For a Returning Citizen, Financial Education Is the Key to Starting a Second Act

How a JPMorgan Chase program is giving returning citizens the opportunity and education they need to succeed.

March 30, 2023

Andre H. was uneasy. He had six months left on his prison sentence, and the idea of life after release left him nervous.

“I was excited and happy to be going home, but there was some fear,” he recalls. "There are things you don’t think about until you’re faced with them — things like financial literacy, which you’re going to need. You’re going to need a bank account when you get out.”

Those concerns prompted Andre to sign up for financial literacy classes organized through Reach Success, a Cleveland, Ohio, nonprofit. It helps incarcerated people transition back into society through its Inside Out program, which provides access to stable housing, educational pathways, career options and other needed resources.

There’s a significant need for such initiatives: The United States is home to roughly five million formerly incarcerated people. One in three Americans have an arrest or conviction record, making it difficult to secure gainful employment and tap into economic opportunity.

JPMorgan Chase provides philanthropic capital to Reach Success to support its re-entry efforts, and the bank’s employees lead the program’s financial literacy workshops.

The financial aspect of Inside Out felt particularly valuable to Andre. “It was almost priceless,” he recalls.

Support Plus Opportunity Equals Success

The workshops Andre attended were led by Dominic Wright, a Vice President in the JPMorgan Private Bank and Denise Steele, the Community Engagement Manager on JPMorgan Chase’s Corporate Responsibility team. The pair provided attendees with a wealth of educational materials on financial topics like how to overcome identity theft, a common challenge among people re-entering society; how to access your credit report while incarcerated; and how to open a bank account once released.

At the end of each workshop, the duo gave attendees a question that they had to answer before the next class. “Guys would get together, go to the library, research and see if they could come up with the answer,” says Andre.

“The assignments kept engagement high. “To see the interest and to see how much they loved what we were going over was really meaningful,” says Wright.

Steele concurs, recounting a moment she won’t forget. One of the participants told her and Wright that he didn’t know what to expect from the class, because he didn’t like attending school. Afterward, he told Steele, “The presentation was amazing. Now I’m thinking about returning to school to go to college.”

Andre’s Continuing Journey

Speaking of college, the program has helped Andre achieve another dream: After his release from prison, he went on to earn a bachelor’s degree in business from Ashland University in Ohio. He graduated magna cum laude. Currently, Andre is working as an electrician’s apprentice, and is planning to attend graduate school to earn an MBA.

And his relationship with JPMorgan Chase didn’t end after those financial trainings.

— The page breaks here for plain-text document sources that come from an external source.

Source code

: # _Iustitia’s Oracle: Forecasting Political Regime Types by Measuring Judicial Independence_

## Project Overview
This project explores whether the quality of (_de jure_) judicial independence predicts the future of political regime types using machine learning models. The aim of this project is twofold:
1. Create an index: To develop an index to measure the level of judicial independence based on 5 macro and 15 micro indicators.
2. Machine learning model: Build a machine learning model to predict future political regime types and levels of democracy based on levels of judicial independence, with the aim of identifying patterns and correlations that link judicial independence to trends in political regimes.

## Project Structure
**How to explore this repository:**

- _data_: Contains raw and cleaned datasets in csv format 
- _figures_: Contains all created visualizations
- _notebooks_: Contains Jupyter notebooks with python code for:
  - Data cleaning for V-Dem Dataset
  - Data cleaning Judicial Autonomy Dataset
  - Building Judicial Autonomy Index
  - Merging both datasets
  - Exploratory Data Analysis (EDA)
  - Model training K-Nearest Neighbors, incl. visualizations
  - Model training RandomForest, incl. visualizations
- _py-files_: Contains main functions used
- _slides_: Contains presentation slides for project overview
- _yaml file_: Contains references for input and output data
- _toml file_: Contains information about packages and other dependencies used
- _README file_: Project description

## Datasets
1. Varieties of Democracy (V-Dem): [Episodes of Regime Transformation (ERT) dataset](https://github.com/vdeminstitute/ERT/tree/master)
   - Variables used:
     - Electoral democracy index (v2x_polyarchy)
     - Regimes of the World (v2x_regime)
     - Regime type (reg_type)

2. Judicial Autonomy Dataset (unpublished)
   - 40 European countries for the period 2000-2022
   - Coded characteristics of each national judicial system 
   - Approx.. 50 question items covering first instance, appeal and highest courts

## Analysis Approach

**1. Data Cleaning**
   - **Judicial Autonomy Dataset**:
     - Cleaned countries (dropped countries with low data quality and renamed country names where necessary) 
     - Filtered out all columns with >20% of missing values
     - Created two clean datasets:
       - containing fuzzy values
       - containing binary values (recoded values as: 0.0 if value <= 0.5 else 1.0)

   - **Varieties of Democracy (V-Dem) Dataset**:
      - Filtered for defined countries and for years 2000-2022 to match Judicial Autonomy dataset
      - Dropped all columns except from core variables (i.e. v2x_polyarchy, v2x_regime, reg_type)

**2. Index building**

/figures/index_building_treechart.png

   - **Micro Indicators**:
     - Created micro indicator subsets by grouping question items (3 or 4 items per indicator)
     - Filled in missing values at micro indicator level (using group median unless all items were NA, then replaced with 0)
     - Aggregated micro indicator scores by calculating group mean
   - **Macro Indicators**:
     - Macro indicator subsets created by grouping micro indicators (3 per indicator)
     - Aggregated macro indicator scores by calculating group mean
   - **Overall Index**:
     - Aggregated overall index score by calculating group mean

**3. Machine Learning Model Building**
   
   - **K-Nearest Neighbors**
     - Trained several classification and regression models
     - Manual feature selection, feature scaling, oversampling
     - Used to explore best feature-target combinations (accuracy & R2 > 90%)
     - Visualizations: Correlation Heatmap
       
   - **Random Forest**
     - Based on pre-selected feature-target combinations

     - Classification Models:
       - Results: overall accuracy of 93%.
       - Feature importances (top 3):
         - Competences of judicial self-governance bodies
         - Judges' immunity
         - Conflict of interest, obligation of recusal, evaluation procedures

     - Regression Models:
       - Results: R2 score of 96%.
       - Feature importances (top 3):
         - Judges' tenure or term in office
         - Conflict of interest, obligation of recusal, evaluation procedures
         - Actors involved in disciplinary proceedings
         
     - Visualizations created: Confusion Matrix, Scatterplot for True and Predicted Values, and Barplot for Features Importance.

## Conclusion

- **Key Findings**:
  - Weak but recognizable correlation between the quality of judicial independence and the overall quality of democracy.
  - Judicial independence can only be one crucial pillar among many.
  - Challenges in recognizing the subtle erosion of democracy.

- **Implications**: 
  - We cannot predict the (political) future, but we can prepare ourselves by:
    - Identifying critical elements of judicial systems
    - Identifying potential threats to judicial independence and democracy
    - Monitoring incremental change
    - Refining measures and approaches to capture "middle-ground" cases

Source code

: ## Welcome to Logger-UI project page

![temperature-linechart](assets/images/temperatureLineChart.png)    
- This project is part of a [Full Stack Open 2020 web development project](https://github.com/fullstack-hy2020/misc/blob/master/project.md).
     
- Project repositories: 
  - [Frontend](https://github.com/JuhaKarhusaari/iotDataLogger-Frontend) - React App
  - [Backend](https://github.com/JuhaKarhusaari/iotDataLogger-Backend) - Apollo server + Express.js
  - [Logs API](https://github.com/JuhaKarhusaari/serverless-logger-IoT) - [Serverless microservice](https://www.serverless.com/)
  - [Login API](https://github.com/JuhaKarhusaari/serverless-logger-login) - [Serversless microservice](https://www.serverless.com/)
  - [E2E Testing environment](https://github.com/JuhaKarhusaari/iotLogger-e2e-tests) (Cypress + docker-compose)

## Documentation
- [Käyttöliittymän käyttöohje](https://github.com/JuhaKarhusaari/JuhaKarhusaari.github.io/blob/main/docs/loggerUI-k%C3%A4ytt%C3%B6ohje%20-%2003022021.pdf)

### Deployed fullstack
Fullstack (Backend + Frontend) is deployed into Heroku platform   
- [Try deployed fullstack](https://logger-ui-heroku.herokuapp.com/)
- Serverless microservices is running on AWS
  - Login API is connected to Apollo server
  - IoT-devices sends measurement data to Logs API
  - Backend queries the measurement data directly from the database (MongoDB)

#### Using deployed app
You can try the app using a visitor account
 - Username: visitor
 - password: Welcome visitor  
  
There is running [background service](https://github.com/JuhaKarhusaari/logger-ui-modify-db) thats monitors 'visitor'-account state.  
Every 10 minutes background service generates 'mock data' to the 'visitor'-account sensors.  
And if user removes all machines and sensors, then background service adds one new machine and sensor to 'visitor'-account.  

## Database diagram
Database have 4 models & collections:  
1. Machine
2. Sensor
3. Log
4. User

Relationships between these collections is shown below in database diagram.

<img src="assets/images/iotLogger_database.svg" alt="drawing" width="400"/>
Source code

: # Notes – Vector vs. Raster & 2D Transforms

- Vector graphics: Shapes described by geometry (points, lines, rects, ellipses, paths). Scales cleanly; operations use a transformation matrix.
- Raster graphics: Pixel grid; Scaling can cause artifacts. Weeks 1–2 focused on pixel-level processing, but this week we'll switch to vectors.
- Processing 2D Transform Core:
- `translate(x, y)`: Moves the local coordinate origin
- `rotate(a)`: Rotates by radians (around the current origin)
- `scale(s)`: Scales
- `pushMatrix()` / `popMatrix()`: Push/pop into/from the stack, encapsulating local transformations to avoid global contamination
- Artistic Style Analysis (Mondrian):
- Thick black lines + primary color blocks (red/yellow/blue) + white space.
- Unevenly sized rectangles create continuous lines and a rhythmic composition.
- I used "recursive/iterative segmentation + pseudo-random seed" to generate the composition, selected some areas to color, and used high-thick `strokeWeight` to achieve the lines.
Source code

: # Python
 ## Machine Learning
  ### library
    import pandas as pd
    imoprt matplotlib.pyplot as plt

After his release, Andre visited a Chase branch in Cleveland to open an account. He noted how “comforting” it was that the manager there was already aware of the firm’s programs for returning citizens. 

“She understood immediately. I didn’t have to overly explain my situation, and that meant a lot,” he says.

“People that made mistakes sometimes just never had a chance to do anything different,” says Reach Success founder Bill Horning. “But now if we can give them a vision of a different world…Holy cow, it’s amazing what they can become.”

Changes on the Horizon

Widespread challenges faced by people both while incarcerated and post-release point to systemic issues. Reach Success’s work is paving the way for system-wide solutions.

For example, the financial workshops run through JPMorgan Chase and Reach Success’s partnership alerted Ohio’s correctional administrators to the high incidence of identity theft among incarcerated populations. In response, the Ohio Department of Rehabilitation and Correction is considering instituting a policy to help incarcerated people access credit freezes.

While Reach Success and JPMorgan Chase are aiming for systemic change, the organizations never lose sight of the individual.

“Reach Success never made me feel like a number,” Andre says. “They followed up with me. They got in contact with my family before I left incarceration, and they are still in contact. They call me directly and see if I need anything. They’re actually there for you.”